My HPC server details:- i have 8 server's in one of the environment lets say
serverHPC01 is a admin node and rest all are DSC nodes, all the DSC nodes are tagged to admin node
What is the issue :- i need to process Bigdata on these boxes for which i have few mapreduce etc done and i am able to create fileset and add files to that fileset, once i finish adding these files i need to Seal the file set after which HPc is supposed to make replica of the created files set based of replica number set, default to 3
the problem is its failing to make replica of fileset and give exception as below
Trace level set to VERBOSE
Error sealing output fileset: Microsoft.Hpc.Dsc.DscException: Failed to seal fileset /T3-DELL-PROPS-ENU-2012-10-12-00. Failed to assign all replicas associated with the fileset. Check whether there are enough nodes available with adequate disk space.
at DrDscOutputStream.FinalizeSuccessfulPartitions(DrArray<DrOutputPartition> partitionArray)Critical error occured: code = -2146233088
Application failed with error code 0x80131500.
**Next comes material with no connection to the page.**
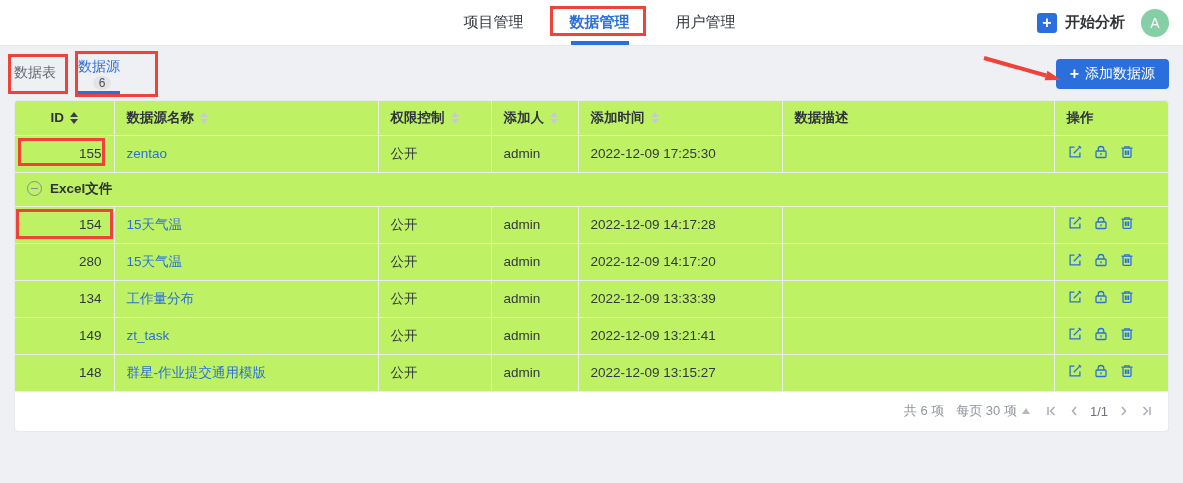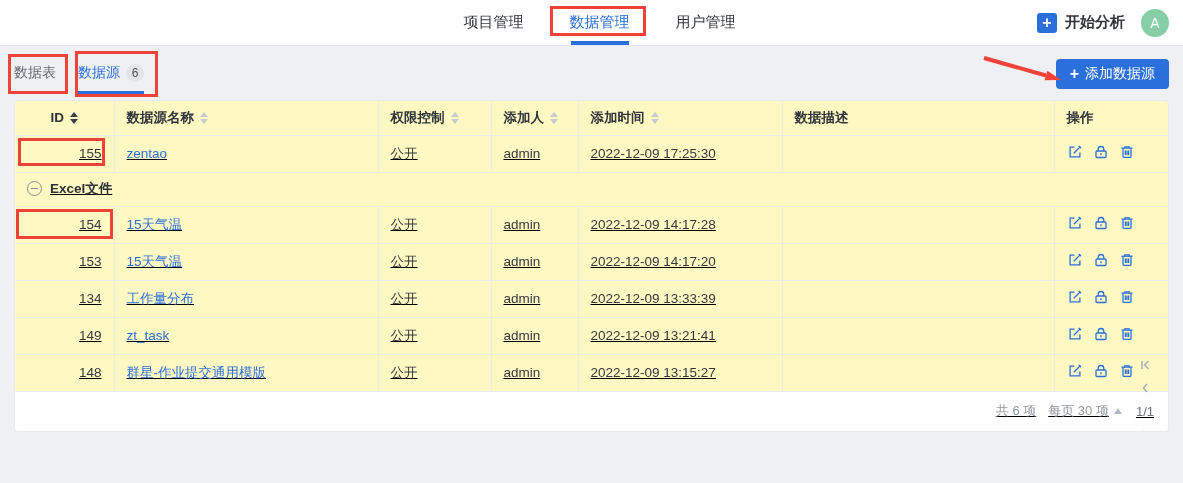"数据管理" .nav-item.active { font-weight: normal -> bold }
According to the error message i think some how HPC admin node thinks it dosent have enough DSC node tagged to it or its refering to some configuration or DB table entry & which its beliving there is not enough DSC node tageed
BUT if i set replica param to say 2 or 1 it works fine, but it fails if i set to 3 and above..
earlier the same was workign even for 3 replica's, last friday we had a windows patch updated on HPc server's and server was rebooted, after that i see these error i am not sure what & where any configuration is messed up..
i tried looking into its DB in admin node but dint find anything crazy...
i have not made any changes post the issue occured, need your help in trouble shooting this..
thanks a lot in advance